[Text section]
⟨
If Manchester United’s Adnan Januzaj, for example, opted to represent Kosovo – out of all the teenager’s many options – his prospects of playing international football at senior competitive level would be faint. By opting to play for Kosovo his prospects of ever appearing in the finals of a World Cup or even an expanded European Championship are virtually non-existent.

Januzaj, like all the Swiss, Swedish and Albanian Kosovar internationals, could play today without technically jeopardising their official status because Kosovo, of course, is outside FIFA. But even Vokrri, Salihu and Swedish-based national coach Albert Bunjaki accept that such a step would be too provocative, too soon.

Doubling up

Even so, only one member of the squad plays in Kosovo. All the rest are foreign-based including Norwegian-born Bersant Celina of Manchester City and former Swiss striker Albert Bunjaku (Kaiserslautern). Veteran Banjaku, who went with Switzerland to the 2010 World Cup finals, feels free to double up because, his mainstream international days are over.

Nothing is easy for Kosovo. Even Haiti were substitutes because the original opponents, Jamaica, took fright at reports of trouble up in Bosnia.

This was not all. The match was a 17,000 sell-out but tickets are selling at 10 times their face value on the black market.

Kosovo also has a delicate stadium issue. The reconstructed venue in Pristina is not up to minimum international standards. Hence Kosovo had to play Haiti in Mitrovica . . . which is in northern Kosovo, the state’s flashpoint region, where NATO peacekeepers keep a wary eye on the local concentration of ethnic Serbs.

Hence one friendly football match with an awful lot at stake.
⟩
[Data for analysis]
⟨
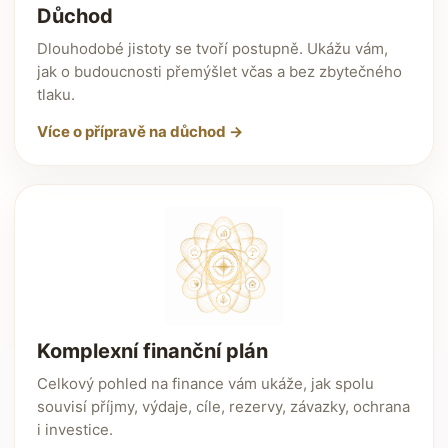
Důchod
Dlouhodobé jistoty se tvoří postupně. Ukážu vám,
jak o budoucnosti přemýšlet včas a bez zbytečného
tlaku.
Více o přípravě na důchod →
Komplexní finanční plán
Celkový pohled na finance vám ukáže, jak spolu
souvisí příjmy, výdaje, cíle, rezervy, závazky, ochrana
i investice.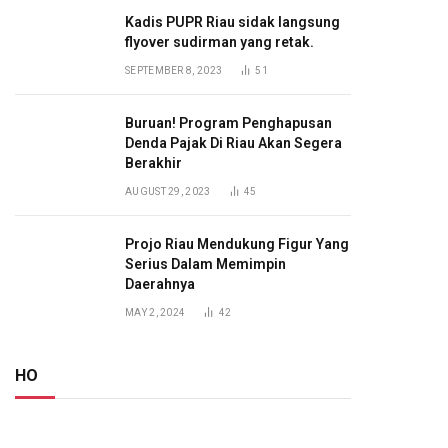
Kadis PUPR Riau sidak langsung
flyover sudirman yang retak.
SEPTEMBER 8, 2023
51
Buruan! Program Penghapusan
Denda Pajak Di Riau Akan Segera
Berakhir
AUGUST 29, 2023
45
Projo Riau Mendukung Figur Yang
Serius Dalam Memimpin
Daerahnya
MAY 2, 2024
42
HO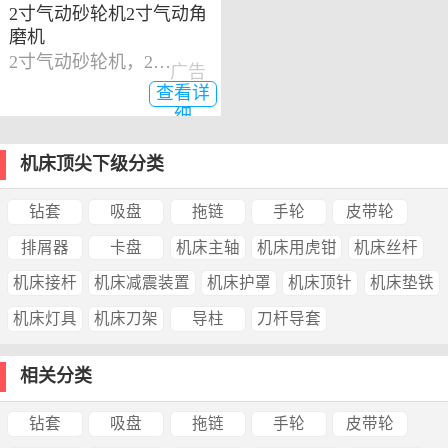
2寸气动砂轮机2寸气动角
磨机
2寸气动砂轮机，2寸气动角磨机
广告
查看详
细
机床顶尖下级分类
钻套
吸盘
拖链
手轮
皮带轮
排屑器
卡盘
机床主轴
机床用虎钳
机床丝杆
机床接杆
机床减震装置
机床护罩
机床顶针
机床垫铁
机床灯具
机床刀架
导柱
刀杆导套
相关分类
钻套
吸盘
拖链
手轮
皮带轮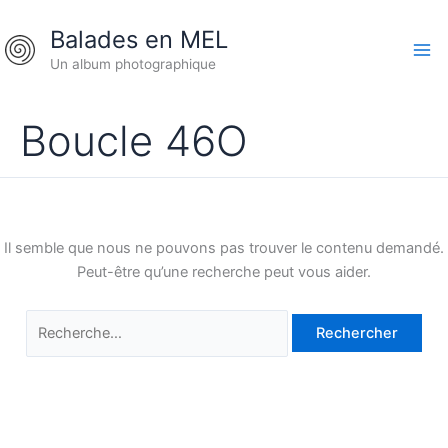
Aller
Rechercher :
Balades en MEL
au
contenu
Un album photographique
Boucle 46O
Il semble que nous ne pouvons pas trouver le contenu demandé.
Peut-être qu’une recherche peut vous aider.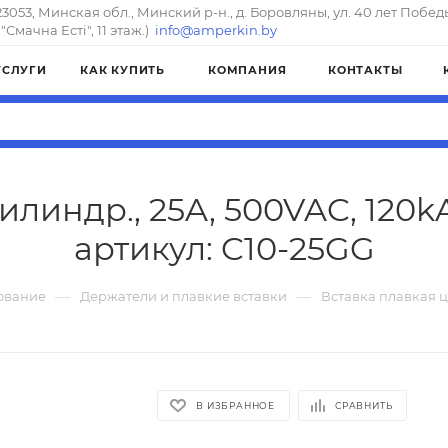
23053, Минская обл., Минский р-н., д. Боровляны, ул. 40 лет Побед
"Смачна Естi", 11 этаж.)
info@amperkin.by
УСЛУГИ
КАК КУПИТЬ
КОМПАНИЯ
КОНТАКТЫ
илиндр., 25A, 500VAC, 120k
артикул: C10-25GG
—
—
ование
Держатели и плавкие вставки
Вставка плавкая ц
В ИЗБРАННОЕ
СРАВНИТЬ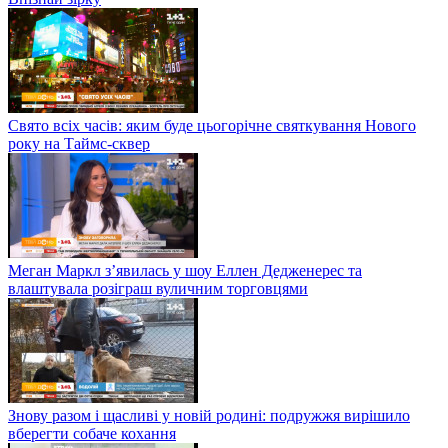
Свято всіх часів: яким буде цьогорічне святкування Нового
року на Таймс-сквер
Меган Маркл з’явилась у шоу Еллен Дедженерес та
влаштувала розіграш вуличним торговцями
Знову разом і щасливі у новій родині: подружжя вирішило
вберегти собаче кохання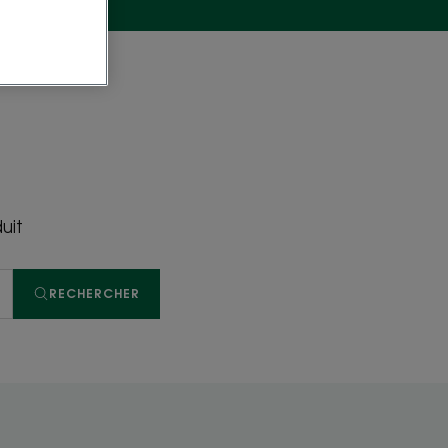
uit
RECHERCHER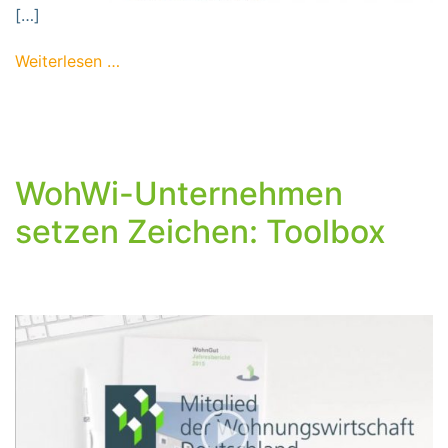
[…]
from Die WohWi-Fakten-Booklets
Weiterlesen …
WohWi-Unternehmen
setzen Zeichen: Toolbox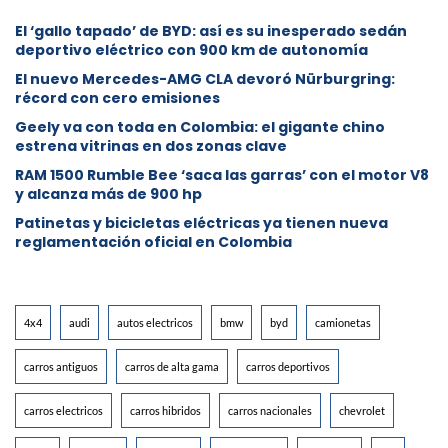
El ‘gallo tapado’ de BYD: así es su inesperado sedán
deportivo eléctrico con 900 km de autonomía
El nuevo Mercedes-AMG CLA devoró Nürburgring:
récord con cero emisiones
Geely va con toda en Colombia: el gigante chino
estrena vitrinas en dos zonas clave
RAM 1500 Rumble Bee ‘saca las garras’ con el motor V8
y alcanza más de 900 hp
Patinetas y bicicletas eléctricas ya tienen nueva
reglamentación oficial en Colombia
4x4
audi
autos electricos
bmw
byd
camionetas
carros antiguos
carros de alta gama
carros deportivos
carros electricos
carros hibridos
carros nacionales
chevrolet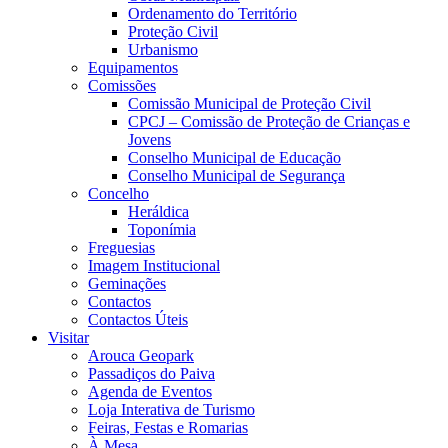
Ordenamento do Território
Proteção Civil
Urbanismo
Equipamentos
Comissões
Comissão Municipal de Proteção Civil
CPCJ – Comissão de Proteção de Crianças e
Jovens
Conselho Municipal de Educação
Conselho Municipal de Segurança
Concelho
Heráldica
Toponímia
Freguesias
Imagem Institucional
Geminações
Contactos
Contactos Úteis
Visitar
Arouca Geopark
Passadiços do Paiva
Agenda de Eventos
Loja Interativa de Turismo
Feiras, Festas e Romarias
À Mesa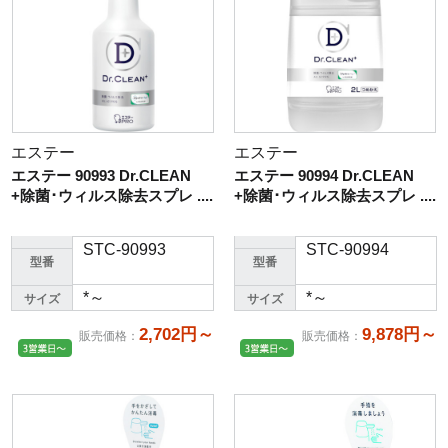
エステー
エステー
エステー 90993 Dr.CLEAN
エステー 90994 Dr.CLEAN
+除菌･ウィルス除去スプレ ....
+除菌･ウィルス除去スプレ ....
STC-90993
STC-90994
型番
型番
*～
*～
サイズ
サイズ
2,702円～
9,878円～
販売価格
：
販売価格
：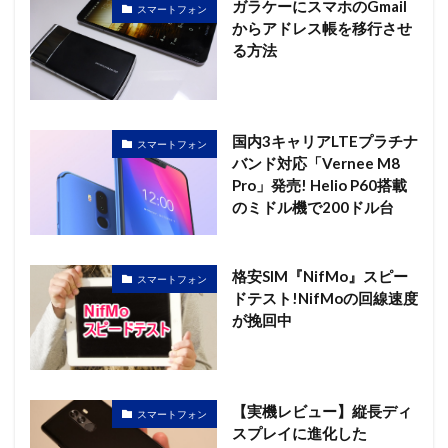
ガラケーにスマホのGmail
スマートフォン
からアドレス帳を移行させ
る方法
国内3キャリアLTEプラチナ
スマートフォン
バンド対応「Vernee M8
Pro」発売! Helio P60搭載
のミドル機で200ドル台
格安SIM『NifMo』スピー
スマートフォン
ドテスト!NifMoの回線速度
が挽回中
【実機レビュー】縦長ディ
スマートフォン
スプレイに進化した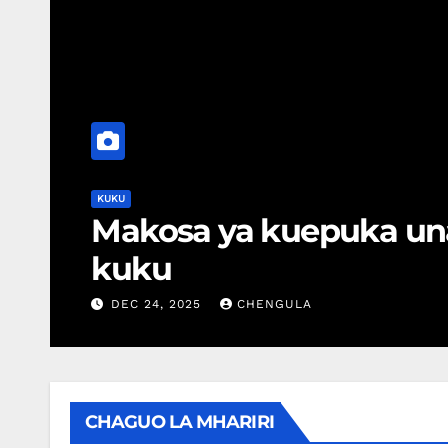
KUKU
Makosa ya kuepuka un
kuku
DEC 24, 2025
CHENGULA
CHAGUO LA MHARIRI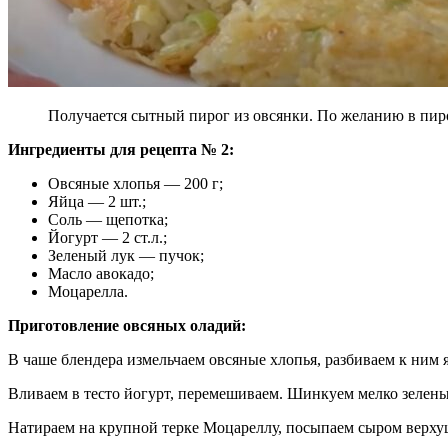
Получается сытный пирог из овсянки. По желанию в пиро
Ингредиенты для рецепта № 2:
Овсяные хлопья — 200 г;
Яйца — 2 шт.;
Соль — щепотка;
Йогурт — 2 ст.л.;
Зеленый лук — пучок;
Масло авокадо;
Моцарелла.
Приготовление овсяных оладий:
В чаше блендера измельчаем овсяные хлопья, разбиваем к ним 
Вливаем в тесто йогурт, перемешиваем. Шинкуем мелко зеленый
Натираем на крупной терке Моцареллу, посыпаем сыром верхуш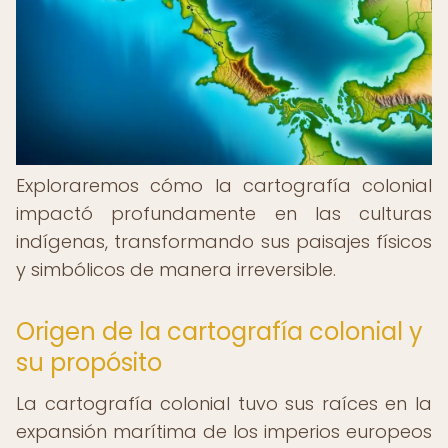
Exploraremos cómo la cartografía colonial
impactó profundamente en las culturas
indígenas, transformando sus paisajes físicos
y simbólicos de manera irreversible.
Origen de la cartografía colonial y
su propósito
La cartografía colonial tuvo sus raíces en la
expansión marítima de los imperios europeos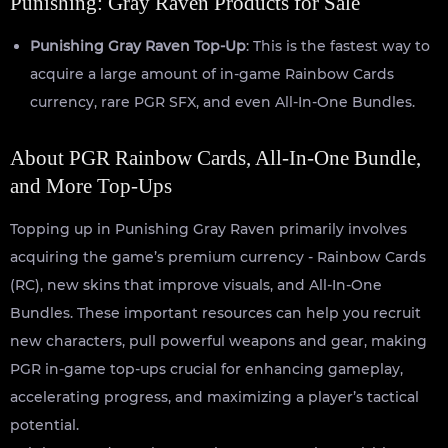
Punishing: Gray Raven Products for Sale
Punishing Gray Raven Top-Up
: This is the fastest way to
acquire a large amount of in-game Rainbow Cards
currency, rare PGR SFX, and even All-In-One Bundles.
About PGR Rainbow Cards, All-In-One Bundle,
and More Top-Ups
Topping up in Punishing Gray Raven primarily involves
acquiring the game’s premium currency - Rainbow Cards
(RC), new skins that improve visuals, and All-In-One
Bundles. These important resources can help you recruit
new characters, pull powerful weapons and gear, making
PGR in-game top-ups crucial for enhancing gameplay,
accelerating progress, and maximizing a player’s tactical
potential.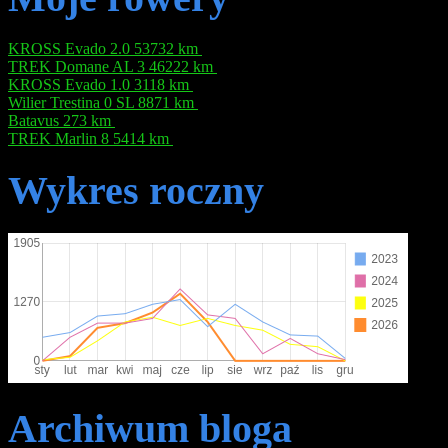
KROSS Evado 2.0
53732 km
TREK Domane AL 3
46222 km
KROSS Evado 1.0
3118 km
Wilier Trestina 0 SL
8871 km
Batavus
273 km
TREK Marlin 8
5414 km
Wykres roczny
Archiwum bloga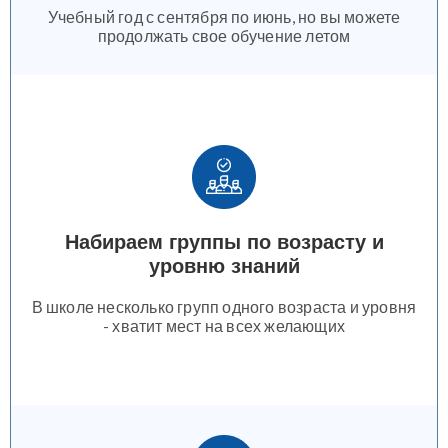
Учебный год с сентября по июнь, но вы можете
продолжать свое обучение летом
Набираем группы по возрасту и
уровню знаний
В школе несколько групп одного возраста и уровня
- хватит мест на всех желающих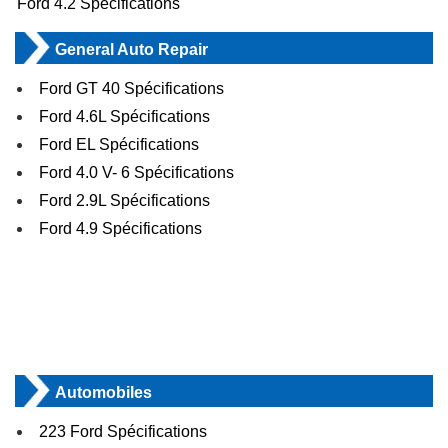
Ford 4.2 Spécifications
General Auto Repair
Ford GT 40 Spécifications
Ford 4.6L Spécifications
Ford EL Spécifications
Ford 4.0 V- 6 Spécifications
Ford 2.9L Spécifications
Ford 4.9 Spécifications
Automobiles
223 Ford Spécifications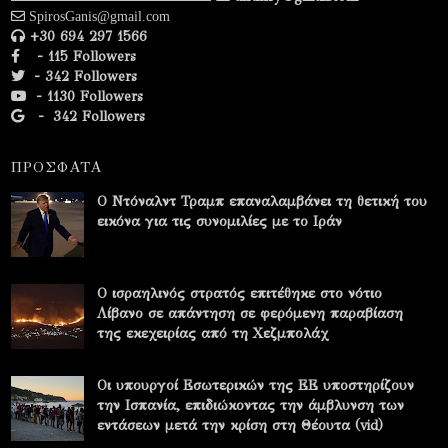
SpirosGanis@gmail.com
+30 694 297 1566
- 115 Followers
- 342 Followers
- 1130 Followers
-
342 Followers
ΠΡΟΣΦΑΤΑ
Ο Ντόναλντ Τραμπ επαναλαμβάνει τη θετική του
εικόνα για τις συνομιλίες με το Ιράν
Ο ισραηλινός στρατός επιτέθηκε στο νότιο
Λίβανο σε απάντηση σε φερόμενη παραβίαση
της εκεχειρίας από τη Χεζμπολάχ
Οι υπουργοί Εσωτερικών της ΕΕ υποστηρίζουν
την Ισπανία, επιδιώκοντας την άμβλυνση των
εντάσεων μετά την κρίση στη Θέουτα (vid)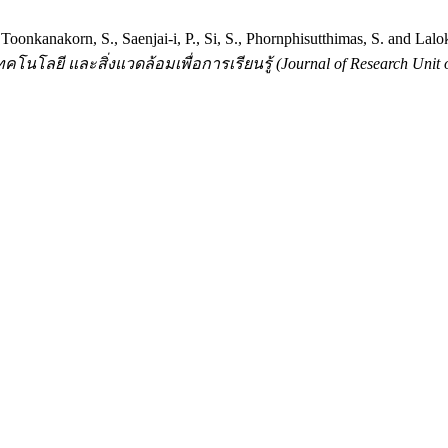
 Toonkanakorn, S., Saenjai-i, P., Si, S., Phornphisutthimas, S. an
นโลยี และสิ่งแวดล้อมเพื่อการเรียนรู้ (Journal of Research Unit o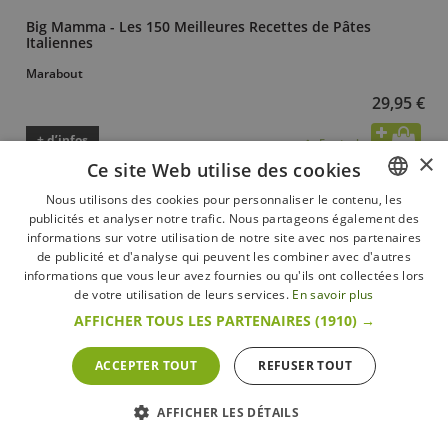
Big Mamma - Les 150 Meilleures Recettes de Pâtes
Italiennes
Marabout
29,95 €
+ d’infos
En stock
×
Ce site Web utilise des cookies
Nous utilisons des cookies pour personnaliser le contenu, les
publicités et analyser notre trafic. Nous partageons également des
FRENCH
informations sur votre utilisation de notre site avec nos partenaires
DUTCH
de publicité et d'analyse qui peuvent les combiner avec d'autres
informations que vous leur avez fournies ou qu'ils ont collectées lors
ENGLISH
de votre utilisation de leurs services.
En savoir plus
AFFICHER TOUS LES PARTENAIRES
(1910) →
ACCEPTER TOUT
REFUSER TOUT
AFFICHER LES DÉTAILS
⟩
[Task directions]
Swap "squad" for "team" and reproduce everything in the Kosovo football passage from "Doubling up" down to "days are over.". These items come from a source separate from the text.

[Task answer]
Doubling up

Even so, only one member of the team plays in Kosovo. All the rest are foreign-based including Norwegian-born Bersant Celina of Manchester City and former Swiss striker Albert Bunjaku (Kaiserslautern). Veteran Banjaku, who went with Switzerland to the 2010 World Cup finals, feels free to double up because, his mainstream international days are over.